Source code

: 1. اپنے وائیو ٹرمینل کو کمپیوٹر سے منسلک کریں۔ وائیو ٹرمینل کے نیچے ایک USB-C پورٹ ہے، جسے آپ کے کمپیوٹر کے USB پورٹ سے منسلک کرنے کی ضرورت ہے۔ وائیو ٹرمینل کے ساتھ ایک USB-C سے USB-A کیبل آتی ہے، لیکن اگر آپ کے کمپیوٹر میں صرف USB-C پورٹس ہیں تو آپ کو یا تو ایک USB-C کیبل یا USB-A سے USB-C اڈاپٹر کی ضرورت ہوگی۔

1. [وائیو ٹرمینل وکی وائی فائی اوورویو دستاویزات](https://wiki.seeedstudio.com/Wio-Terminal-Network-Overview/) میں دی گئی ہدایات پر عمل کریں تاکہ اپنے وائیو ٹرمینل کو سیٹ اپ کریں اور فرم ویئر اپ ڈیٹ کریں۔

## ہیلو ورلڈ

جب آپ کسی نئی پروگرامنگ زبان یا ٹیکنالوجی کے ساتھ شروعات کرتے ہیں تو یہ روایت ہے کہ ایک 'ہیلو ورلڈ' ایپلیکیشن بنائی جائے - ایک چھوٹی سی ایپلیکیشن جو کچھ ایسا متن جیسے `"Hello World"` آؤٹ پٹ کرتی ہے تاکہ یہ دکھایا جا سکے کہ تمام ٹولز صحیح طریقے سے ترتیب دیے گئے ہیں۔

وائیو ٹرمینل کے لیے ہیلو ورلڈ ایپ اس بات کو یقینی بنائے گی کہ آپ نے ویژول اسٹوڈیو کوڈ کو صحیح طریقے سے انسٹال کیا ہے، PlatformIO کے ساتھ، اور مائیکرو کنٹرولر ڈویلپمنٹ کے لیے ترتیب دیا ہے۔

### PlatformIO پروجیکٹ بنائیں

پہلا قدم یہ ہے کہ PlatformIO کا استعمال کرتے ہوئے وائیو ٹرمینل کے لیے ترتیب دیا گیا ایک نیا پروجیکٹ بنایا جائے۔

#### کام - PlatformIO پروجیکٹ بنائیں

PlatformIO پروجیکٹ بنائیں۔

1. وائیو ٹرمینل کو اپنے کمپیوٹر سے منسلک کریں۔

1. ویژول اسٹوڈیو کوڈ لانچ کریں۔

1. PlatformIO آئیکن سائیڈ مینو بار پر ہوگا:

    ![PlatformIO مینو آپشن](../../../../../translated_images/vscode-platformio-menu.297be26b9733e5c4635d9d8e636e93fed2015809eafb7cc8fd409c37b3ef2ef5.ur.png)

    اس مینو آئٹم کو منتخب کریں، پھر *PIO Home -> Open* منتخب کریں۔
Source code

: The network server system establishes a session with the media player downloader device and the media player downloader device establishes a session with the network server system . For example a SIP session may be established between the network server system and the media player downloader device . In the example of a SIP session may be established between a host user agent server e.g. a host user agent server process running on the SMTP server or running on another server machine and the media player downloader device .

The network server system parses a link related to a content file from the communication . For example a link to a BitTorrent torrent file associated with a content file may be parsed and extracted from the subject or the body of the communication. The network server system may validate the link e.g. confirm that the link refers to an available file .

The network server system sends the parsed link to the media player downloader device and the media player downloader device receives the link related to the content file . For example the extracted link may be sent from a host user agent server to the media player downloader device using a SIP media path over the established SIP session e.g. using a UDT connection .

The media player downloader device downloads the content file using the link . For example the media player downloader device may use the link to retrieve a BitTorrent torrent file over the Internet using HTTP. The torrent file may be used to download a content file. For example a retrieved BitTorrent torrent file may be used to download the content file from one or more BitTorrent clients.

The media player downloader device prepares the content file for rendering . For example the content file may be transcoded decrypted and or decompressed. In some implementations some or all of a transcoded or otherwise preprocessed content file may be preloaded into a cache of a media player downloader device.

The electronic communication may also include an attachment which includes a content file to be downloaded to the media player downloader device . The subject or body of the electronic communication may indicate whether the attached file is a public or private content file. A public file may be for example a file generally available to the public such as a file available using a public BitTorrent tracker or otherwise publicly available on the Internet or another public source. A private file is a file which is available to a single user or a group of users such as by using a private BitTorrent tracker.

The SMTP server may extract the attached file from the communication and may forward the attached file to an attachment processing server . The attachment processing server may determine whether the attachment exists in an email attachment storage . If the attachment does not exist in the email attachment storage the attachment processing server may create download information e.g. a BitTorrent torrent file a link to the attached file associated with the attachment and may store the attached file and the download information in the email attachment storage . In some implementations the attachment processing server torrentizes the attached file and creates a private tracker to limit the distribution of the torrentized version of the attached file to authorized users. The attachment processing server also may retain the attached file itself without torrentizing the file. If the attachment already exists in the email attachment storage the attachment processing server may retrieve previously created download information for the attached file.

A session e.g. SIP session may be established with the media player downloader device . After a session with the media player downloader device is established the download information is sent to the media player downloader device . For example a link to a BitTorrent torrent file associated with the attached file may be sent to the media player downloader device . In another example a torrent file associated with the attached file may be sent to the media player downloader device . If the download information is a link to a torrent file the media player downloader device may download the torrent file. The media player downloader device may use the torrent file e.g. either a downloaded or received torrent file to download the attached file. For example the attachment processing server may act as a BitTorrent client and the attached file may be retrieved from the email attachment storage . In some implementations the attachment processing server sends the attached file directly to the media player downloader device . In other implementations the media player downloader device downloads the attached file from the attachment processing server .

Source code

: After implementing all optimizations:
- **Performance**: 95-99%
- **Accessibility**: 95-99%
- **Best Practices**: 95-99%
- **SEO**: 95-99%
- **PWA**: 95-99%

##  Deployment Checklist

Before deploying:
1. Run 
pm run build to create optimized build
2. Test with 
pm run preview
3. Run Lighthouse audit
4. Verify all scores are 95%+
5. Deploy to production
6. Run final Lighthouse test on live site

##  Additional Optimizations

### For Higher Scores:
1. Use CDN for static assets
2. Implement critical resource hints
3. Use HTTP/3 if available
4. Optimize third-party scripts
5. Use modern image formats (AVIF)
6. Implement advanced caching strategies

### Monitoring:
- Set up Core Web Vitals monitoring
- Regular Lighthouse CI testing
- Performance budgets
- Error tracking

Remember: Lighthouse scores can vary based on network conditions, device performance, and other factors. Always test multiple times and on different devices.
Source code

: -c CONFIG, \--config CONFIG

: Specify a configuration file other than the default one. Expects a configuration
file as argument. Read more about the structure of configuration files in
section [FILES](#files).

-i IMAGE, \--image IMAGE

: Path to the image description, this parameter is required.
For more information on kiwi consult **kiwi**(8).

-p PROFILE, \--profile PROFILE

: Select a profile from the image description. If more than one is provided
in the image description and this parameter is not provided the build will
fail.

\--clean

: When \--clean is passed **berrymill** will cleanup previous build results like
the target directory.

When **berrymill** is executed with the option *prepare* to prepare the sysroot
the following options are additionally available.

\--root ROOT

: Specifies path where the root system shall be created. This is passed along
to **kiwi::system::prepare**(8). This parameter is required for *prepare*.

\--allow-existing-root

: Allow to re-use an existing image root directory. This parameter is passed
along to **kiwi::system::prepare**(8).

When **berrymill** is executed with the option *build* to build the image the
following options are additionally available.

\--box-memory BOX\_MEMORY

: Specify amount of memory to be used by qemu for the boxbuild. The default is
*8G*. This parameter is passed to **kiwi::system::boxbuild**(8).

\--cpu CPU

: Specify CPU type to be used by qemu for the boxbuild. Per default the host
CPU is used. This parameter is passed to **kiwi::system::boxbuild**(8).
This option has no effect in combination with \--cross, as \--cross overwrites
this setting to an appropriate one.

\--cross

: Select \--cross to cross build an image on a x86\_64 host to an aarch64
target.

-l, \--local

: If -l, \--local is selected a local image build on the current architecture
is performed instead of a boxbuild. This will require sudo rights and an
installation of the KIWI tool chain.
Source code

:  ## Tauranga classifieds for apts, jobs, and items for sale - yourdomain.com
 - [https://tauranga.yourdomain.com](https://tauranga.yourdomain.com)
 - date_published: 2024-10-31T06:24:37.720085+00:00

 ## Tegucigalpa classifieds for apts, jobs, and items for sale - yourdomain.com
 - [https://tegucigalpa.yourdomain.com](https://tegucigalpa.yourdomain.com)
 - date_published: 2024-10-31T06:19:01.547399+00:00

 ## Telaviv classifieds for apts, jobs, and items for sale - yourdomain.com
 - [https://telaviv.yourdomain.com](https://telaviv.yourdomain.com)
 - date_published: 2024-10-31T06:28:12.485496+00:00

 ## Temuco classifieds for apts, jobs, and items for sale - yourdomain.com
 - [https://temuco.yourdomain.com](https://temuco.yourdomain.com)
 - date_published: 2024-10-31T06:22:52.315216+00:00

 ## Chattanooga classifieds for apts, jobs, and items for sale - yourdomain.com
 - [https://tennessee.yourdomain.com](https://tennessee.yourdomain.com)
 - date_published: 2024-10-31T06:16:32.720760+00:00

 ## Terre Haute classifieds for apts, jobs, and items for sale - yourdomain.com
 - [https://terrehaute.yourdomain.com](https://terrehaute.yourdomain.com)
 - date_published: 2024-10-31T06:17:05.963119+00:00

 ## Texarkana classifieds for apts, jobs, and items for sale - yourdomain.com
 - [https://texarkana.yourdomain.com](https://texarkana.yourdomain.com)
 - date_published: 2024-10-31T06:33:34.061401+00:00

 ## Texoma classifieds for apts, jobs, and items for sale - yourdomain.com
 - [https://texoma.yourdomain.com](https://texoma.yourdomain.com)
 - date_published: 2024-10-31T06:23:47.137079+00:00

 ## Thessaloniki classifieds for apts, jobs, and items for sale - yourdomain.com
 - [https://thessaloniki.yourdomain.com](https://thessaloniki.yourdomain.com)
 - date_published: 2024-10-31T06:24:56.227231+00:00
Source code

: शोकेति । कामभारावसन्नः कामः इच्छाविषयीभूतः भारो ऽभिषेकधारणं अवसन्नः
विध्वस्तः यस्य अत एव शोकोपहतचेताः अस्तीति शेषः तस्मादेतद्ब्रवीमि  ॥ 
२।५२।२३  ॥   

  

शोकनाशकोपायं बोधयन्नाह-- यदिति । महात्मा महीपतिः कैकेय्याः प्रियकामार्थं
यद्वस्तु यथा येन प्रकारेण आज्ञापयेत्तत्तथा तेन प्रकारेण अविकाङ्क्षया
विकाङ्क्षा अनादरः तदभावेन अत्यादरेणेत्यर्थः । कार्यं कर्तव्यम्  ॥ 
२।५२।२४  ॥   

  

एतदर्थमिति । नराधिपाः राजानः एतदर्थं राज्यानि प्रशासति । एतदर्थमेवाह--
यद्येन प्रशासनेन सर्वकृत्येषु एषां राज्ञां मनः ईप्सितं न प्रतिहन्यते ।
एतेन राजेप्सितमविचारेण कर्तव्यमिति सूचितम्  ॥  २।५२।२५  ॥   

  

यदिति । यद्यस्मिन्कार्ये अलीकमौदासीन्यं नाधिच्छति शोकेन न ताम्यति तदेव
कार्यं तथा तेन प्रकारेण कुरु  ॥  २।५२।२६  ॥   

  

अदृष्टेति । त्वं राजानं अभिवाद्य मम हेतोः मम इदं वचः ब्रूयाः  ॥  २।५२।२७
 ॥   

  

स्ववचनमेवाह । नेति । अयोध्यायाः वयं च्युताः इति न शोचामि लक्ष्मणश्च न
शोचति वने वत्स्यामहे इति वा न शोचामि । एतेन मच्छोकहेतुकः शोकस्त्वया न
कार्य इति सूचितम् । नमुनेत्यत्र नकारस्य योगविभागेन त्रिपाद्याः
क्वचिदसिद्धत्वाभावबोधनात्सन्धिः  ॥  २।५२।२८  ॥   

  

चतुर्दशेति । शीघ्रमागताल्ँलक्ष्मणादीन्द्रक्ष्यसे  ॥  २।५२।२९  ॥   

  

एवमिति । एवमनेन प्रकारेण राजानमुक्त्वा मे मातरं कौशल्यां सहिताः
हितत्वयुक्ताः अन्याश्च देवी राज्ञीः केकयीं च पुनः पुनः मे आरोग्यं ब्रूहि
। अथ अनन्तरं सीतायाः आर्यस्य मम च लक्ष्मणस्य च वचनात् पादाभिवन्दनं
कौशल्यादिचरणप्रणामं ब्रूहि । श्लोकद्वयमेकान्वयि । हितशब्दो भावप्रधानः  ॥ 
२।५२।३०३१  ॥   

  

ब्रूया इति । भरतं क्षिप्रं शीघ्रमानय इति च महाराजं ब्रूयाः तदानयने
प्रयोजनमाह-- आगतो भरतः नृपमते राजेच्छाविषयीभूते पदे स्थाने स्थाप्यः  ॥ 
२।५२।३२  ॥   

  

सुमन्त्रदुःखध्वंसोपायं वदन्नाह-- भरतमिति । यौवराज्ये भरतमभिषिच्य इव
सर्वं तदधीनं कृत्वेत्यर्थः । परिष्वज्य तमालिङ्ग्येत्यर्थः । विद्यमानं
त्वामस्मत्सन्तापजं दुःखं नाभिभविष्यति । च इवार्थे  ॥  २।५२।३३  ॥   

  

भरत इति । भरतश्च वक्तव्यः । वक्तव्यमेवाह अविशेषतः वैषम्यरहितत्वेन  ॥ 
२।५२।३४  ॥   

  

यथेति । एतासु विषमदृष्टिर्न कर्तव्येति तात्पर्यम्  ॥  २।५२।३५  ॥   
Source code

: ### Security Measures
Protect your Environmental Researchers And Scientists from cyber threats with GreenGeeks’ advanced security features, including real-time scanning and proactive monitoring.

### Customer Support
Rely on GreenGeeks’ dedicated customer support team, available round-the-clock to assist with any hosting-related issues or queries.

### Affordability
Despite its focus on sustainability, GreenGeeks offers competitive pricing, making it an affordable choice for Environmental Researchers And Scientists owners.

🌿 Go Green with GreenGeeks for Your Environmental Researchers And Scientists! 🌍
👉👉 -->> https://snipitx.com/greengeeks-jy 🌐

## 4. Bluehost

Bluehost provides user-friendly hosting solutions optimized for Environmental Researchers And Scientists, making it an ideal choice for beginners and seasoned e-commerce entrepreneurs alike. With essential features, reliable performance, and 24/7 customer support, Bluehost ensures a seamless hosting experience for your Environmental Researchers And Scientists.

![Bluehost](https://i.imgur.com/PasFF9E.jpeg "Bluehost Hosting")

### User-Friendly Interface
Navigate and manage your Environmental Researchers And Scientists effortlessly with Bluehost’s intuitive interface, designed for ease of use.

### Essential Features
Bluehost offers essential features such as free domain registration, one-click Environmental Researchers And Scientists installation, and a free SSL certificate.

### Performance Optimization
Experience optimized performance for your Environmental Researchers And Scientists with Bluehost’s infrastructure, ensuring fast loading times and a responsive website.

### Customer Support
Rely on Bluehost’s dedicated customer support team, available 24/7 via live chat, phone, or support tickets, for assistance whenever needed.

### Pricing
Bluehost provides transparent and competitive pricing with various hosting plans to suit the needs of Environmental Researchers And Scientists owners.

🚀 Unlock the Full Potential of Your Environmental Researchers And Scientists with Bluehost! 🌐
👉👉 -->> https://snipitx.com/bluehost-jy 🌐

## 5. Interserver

******************************

● **TAREA**: Convierta en una lista JSON de cadenas las líneas que comienzan con la que contiene "The default is" y continúan hasta la que contiene "- date_published: 2024-10-31T06:19:01.547399+00:00", ambas incluidas. Cada línea debe ser una cadena y deben omitirse las líneas en blanco.

● **SOLUCIÓN DESARROLLADA**:
[
  ": Specify amount of memory to be used by qemu for the boxbuild. The default is",
  "*8G*. This parameter is passed to **kiwi::system::boxbuild**(8).",
  "\\--cpu CPU",
  ": Specify CPU type to be used by qemu for the boxbuild. Per default the host",
  "CPU is used. This parameter is passed to **kiwi::system::boxbuild**(8).",
  "This option has no effect in combination with \\--cross, as \\--cross overwrites",
  "this setting to an appropriate one.",
  "\\--cross",
  ": Select \\--cross to cross build an image on a x86\\_64 host to an aarch64",
  "target.",
  "-l, \\--local",
  ": If -l, \\--local is selected a local image build on the current architecture",
  "is performed instead of a boxbuild. This will require sudo rights and an",
  "installation of the KIWI tool chain.",
  "Source code",
  ":  ## Tauranga classifieds for apts, jobs, and items for sale - yourdomain.com",
  " - [https://tauranga.yourdomain.com](https://tauranga.yourdomain.com)",
  " - date_published: 2024-10-31T06:24:37.720085+00:00",
  " ## Tegucigalpa classifieds for apts, jobs, and items for sale - yourdomain.com",
  " - [https://tegucigalpa.yourdomain.com](https://tegucigalpa.yourdomain.com)",
  " - date_published: 2024-10-31T06:19:01.547399+00:00"
]